_Supplied text_
---------------
But anyway, that's your future, but now they're in it, right? But here he is praying that
God would protect them, and he's not praying for
their physical protection. He's praying for
something he thinks is more important than
their physical protection. That they may be, here it is: Holy father, protect them
by the power of your name, the name that you gave me, so that they may be, this
is his one prayer request, here is what he wanted protected
more than anything else, that they may be one, as we are one.

At the very end, the thing that Jesus
was most concerned about was their unity, and their oneness. Because here's what he knew, and here's what he's gonna
say in the next few verses. He knew that as long as they
were in lockstep together, and in lockstep with
his heavenly father, the world would change. But if they ever got
divided and splintered, things would stall out.

Then, in verse 20, skipping
down if you're following along, he prays for you and he prays
for me and he prays for us. This is amazing. My prayer, he says,
is not for them alone. Not just these 12 guys. I pray also for those
who will believe in me through their message. In other words, that next
generation of Christians, and the next generation
of Christians, and the next generation
of Christians, leading all the way up to us. And what do you think
he prays for us? And the answer is, not
what we pray for us. In fact, here's something
that's really sad, I mean it's convicting to me.

My hunch is
virtually none of us, who consider ourselves
Jesus followers, virtually none of us
have ever asked God for what Jesus asked God for. Virtually none of us have
ever prayed the prayer that Jesus prayed even
though he modeled it, and clearly, this was
so close to his heart, and so important to him
in those final hours. Which may be the problem. Because we're gonna discover, maybe if the church, maybe if people like me, have been begging God for this, leading toward this,
pleading toward this, the world would be a
different and better place.
---------------
_Data supplied_
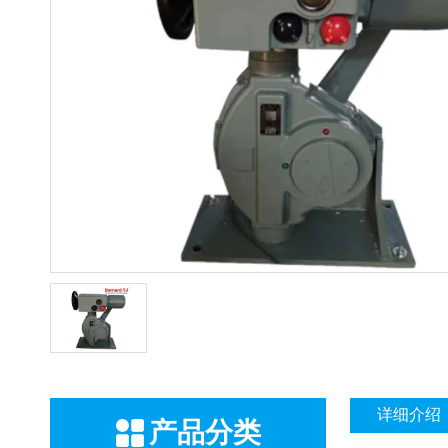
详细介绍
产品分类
---------------
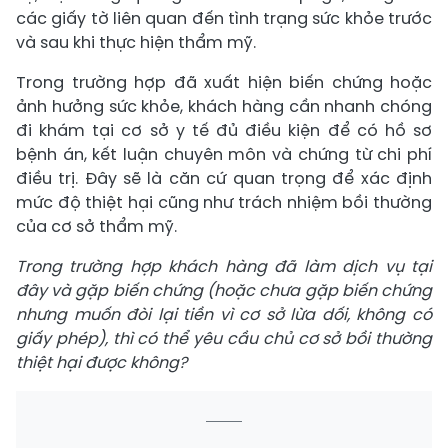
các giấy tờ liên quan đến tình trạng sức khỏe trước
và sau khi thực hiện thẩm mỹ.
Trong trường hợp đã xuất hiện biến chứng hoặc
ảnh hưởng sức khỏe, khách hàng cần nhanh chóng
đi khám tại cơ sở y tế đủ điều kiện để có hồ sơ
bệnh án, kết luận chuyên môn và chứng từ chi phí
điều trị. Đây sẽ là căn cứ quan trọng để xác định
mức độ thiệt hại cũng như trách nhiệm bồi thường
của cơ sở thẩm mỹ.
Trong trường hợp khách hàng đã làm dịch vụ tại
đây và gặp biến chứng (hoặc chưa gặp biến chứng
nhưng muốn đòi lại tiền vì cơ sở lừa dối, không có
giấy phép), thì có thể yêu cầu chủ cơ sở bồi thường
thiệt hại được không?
---------------
Extract everything from "Then, in verse" down to "convicting to me." in the sermon passage on Jesus's prayer for unity, word for word.

Then, in verse 20, skipping
down if you're following along, he prays for you and he prays
for me and he prays for us. This is amazing. My prayer, he says,
is not for them alone. Not just these 12 guys. I pray also for those
who will believe in me through their message. In other words, that next
generation of Christians, and the next generation
of Christians, and the next generation
of Christians, leading all the way up to us. And what do you think
he prays for us? And the answer is, not
what we pray for us. In fact, here's something
that's really sad, I mean it's convicting to me.